Insights from the Gaussian Processes Method for the FRB-associated X-ray Burst of SGR 1935+2154

TL;DR

This paper uses Gaussian processes to analyze X-ray burst light curves from SGR 1935+2154, revealing characteristic timescales and suggesting immediate burst production during energy response, especially for FRB-associated events.

Contribution

It introduces a Gaussian processes approach to model X-ray burst variability, identifying specific timescales and dynamics linked to FRB-associated bursts, which is novel in this context.

Findings

High broken frequency of 35 Hz in FRB 200428 burst

Retarding timescale of 0.03 s for FRB-associated burst

Immediate production of X-ray burst during system response

Abstract

Gaussian processes method is employed to analyze the light curves of bursts detected by Insight-HXMT, NICER, and GECAM from SGR 1935+2154 between 2020 to 2022. It is found that a stochastically driven damped simple harmonic oscillator (SHO) is necessary to capture the characteristics of the X-ray bursts.
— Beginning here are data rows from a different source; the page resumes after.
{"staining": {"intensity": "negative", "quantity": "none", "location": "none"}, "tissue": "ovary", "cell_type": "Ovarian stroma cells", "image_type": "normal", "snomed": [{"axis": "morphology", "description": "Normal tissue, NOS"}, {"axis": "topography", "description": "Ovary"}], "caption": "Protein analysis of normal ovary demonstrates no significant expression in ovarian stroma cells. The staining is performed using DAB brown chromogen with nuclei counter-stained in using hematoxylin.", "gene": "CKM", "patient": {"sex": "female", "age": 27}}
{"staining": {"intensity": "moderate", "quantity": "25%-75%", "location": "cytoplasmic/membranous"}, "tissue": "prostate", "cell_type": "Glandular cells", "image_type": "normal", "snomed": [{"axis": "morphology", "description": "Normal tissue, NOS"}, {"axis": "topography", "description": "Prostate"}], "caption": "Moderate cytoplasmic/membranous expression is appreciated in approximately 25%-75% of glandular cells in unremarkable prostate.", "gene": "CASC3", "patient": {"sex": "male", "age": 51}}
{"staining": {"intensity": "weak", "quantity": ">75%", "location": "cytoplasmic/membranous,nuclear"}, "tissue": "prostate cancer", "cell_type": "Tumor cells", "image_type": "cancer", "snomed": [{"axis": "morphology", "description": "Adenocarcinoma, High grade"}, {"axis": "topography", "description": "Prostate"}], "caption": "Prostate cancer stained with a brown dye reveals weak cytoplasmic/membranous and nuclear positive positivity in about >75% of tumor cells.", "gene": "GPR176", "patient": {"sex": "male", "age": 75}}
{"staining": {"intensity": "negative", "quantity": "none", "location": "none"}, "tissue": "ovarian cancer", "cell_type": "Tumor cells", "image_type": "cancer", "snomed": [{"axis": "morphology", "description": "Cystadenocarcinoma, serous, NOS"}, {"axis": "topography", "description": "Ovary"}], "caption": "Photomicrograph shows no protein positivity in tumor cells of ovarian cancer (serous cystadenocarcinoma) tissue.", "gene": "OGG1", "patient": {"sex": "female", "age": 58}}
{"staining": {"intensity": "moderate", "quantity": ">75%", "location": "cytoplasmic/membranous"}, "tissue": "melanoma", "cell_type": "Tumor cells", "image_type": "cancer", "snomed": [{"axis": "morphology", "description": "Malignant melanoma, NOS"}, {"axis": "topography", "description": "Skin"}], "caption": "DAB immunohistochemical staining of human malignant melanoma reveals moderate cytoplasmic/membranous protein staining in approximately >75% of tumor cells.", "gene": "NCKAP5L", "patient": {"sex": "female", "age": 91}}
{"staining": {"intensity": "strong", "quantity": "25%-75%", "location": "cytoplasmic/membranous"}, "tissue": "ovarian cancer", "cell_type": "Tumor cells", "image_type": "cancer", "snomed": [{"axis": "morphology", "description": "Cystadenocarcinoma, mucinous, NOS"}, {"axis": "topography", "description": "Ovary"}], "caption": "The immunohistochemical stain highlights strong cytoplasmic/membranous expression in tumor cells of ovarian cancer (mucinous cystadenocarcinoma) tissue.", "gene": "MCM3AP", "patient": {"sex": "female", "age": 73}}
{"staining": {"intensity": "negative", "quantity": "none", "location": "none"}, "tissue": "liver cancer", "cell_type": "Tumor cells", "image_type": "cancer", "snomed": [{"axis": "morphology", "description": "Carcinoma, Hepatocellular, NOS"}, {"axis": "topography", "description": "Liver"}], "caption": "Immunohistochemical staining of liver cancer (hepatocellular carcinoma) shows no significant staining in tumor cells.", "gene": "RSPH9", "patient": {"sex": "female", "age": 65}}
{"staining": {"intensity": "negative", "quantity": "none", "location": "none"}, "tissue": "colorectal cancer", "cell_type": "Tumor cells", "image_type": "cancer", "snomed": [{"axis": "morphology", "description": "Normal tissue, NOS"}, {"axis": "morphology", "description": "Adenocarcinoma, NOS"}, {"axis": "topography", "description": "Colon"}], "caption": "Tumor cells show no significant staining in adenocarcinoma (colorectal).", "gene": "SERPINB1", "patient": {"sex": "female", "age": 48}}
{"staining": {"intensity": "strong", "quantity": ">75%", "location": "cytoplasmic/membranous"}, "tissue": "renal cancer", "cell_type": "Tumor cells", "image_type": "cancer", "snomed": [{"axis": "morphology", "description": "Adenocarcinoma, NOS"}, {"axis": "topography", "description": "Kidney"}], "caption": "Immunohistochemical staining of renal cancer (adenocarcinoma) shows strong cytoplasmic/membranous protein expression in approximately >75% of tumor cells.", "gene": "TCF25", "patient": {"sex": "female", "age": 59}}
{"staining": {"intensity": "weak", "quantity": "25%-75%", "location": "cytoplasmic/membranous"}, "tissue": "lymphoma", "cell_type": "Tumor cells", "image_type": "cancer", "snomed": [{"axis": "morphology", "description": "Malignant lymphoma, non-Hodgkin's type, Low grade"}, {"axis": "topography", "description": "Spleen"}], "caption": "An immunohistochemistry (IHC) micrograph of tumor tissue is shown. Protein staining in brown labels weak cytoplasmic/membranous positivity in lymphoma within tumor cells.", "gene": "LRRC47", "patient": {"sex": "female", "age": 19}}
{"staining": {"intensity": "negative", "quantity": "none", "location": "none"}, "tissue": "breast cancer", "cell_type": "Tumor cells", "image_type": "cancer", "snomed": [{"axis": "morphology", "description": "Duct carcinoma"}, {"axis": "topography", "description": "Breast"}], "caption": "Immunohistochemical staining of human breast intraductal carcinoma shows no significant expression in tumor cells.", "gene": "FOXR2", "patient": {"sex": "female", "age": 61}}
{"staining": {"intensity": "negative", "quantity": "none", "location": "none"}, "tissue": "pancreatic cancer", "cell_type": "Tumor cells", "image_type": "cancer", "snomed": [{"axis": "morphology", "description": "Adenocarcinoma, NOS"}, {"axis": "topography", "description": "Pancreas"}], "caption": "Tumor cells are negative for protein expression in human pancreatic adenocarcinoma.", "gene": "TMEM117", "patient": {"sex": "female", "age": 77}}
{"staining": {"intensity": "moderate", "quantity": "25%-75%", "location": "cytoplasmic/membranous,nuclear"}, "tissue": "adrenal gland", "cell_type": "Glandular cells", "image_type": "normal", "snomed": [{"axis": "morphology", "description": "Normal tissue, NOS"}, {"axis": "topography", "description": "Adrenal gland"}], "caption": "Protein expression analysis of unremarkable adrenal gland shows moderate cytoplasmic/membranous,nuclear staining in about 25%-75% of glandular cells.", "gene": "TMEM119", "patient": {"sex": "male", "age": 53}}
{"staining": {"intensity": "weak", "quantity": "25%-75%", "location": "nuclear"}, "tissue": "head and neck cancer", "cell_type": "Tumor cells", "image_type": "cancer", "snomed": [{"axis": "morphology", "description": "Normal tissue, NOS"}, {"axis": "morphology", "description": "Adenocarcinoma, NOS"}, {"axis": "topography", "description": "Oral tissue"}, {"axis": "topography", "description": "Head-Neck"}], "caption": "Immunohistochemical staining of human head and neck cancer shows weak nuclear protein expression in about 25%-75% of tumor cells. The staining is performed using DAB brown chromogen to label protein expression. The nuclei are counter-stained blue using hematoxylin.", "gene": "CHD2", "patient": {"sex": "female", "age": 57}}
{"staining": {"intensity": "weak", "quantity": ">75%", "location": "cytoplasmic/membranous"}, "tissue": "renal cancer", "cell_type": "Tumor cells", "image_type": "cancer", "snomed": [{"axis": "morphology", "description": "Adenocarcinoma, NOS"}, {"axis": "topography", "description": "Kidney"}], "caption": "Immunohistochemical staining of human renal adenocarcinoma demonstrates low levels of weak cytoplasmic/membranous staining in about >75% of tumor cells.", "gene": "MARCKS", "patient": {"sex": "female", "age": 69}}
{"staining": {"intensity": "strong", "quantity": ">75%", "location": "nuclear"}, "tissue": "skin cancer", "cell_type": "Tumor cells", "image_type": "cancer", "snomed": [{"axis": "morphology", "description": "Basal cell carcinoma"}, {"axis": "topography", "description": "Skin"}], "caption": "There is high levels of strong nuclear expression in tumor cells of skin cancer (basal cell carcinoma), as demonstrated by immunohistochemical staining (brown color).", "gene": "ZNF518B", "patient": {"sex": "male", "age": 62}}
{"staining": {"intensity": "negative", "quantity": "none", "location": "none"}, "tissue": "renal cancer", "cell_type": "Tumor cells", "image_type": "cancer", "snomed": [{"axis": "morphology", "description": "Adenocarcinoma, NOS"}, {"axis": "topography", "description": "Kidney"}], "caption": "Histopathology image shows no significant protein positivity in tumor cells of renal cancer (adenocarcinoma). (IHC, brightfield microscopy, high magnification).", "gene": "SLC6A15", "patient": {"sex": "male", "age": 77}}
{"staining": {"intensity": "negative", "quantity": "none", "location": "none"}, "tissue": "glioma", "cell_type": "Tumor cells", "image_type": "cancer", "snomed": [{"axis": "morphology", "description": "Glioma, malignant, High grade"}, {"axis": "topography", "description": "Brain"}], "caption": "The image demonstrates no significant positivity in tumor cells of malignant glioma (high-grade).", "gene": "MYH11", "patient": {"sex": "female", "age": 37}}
Variability timescale of the X-ray bursts, corresponding to the broken frequencies in the SHO power spectral densities (PSDs), are extracted. In particular, a high broken frequency of 35 Hz where the index of the SHO PSD changes from -4 to -2 is constrained by the HXMT-HE burst associated with FRB 200428. It is suggested that the corresponding timescale of 0.03 s could be the retarding timescale of the system driven by some energy release, and the production of the HE photon should be quasi-simultaneous with the response. The other special event is a NICER burst with a retarding timescale of 1/39 Hz (0.02 s). In the normal X-ray bursts, no retarding timescale is constrained; a long relax/equilibrium timescale (corresponding to a broken frequency of 1-10 Hz where the index of the SHO PSD changing from -4/-2 to 0 in the SHO PSD) is obtained. The results indicate that the FRB-associated HXMT-HE X-ray burst could be produced immediately when the system is responding to the energy disturbance, far before the equilibrium state.